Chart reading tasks
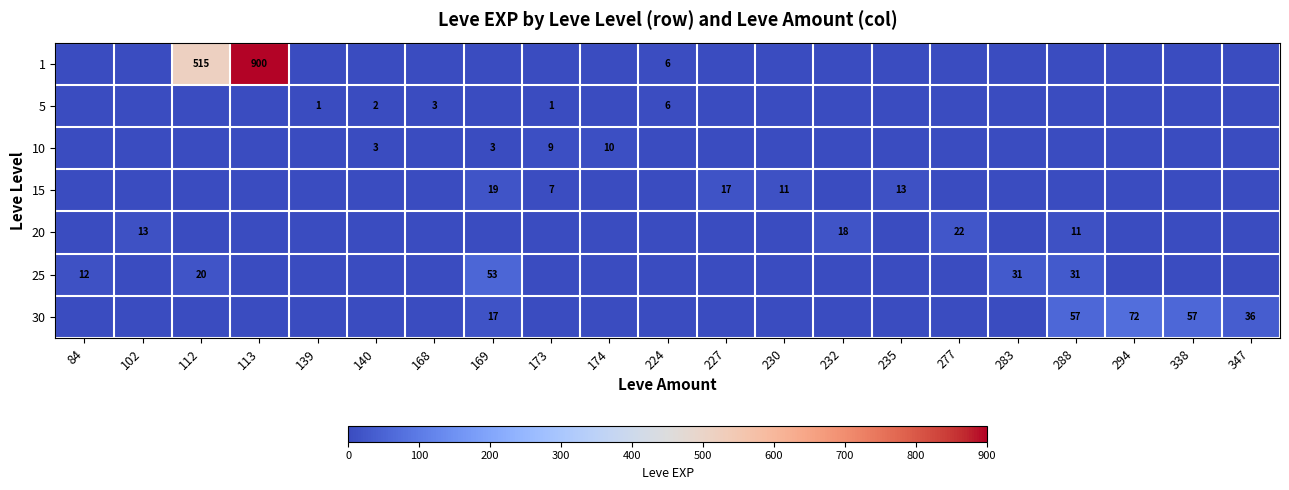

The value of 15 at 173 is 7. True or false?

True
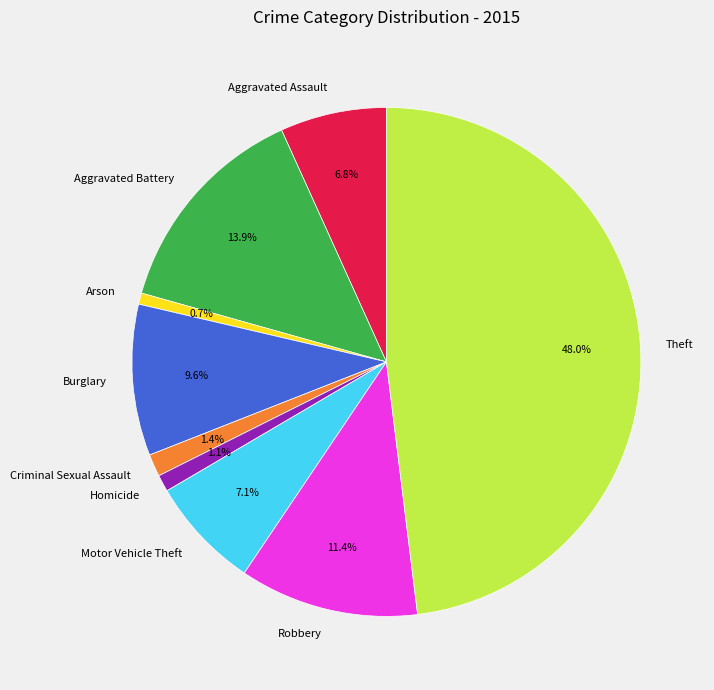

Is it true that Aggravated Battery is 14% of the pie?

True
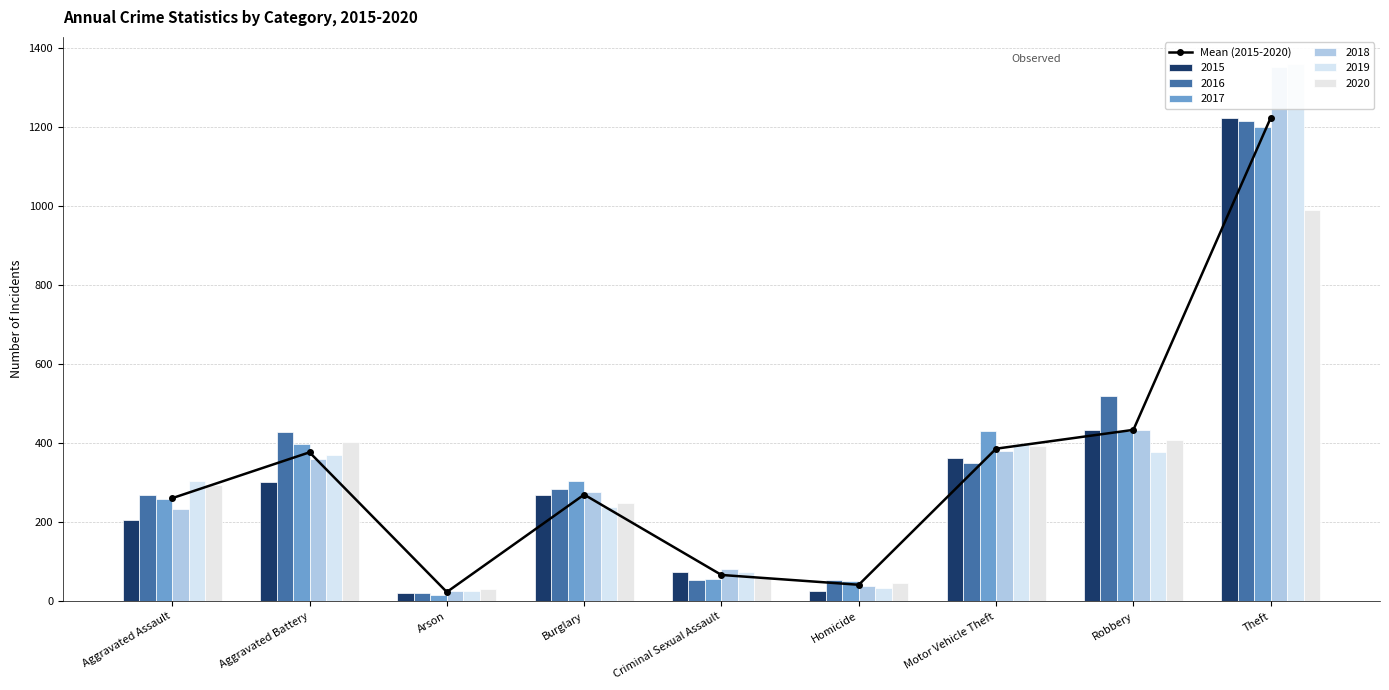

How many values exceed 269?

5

Requirement
Edit the listing above so that "exceed" becomes "go above", keeping all other text the same. Leave the pictures out of your answer.

The answer
The value of 15 at 173 is 7. True or false?

True

Is it true that Aggravated Battery is 14% of the pie?

True

How many values go above 269?

5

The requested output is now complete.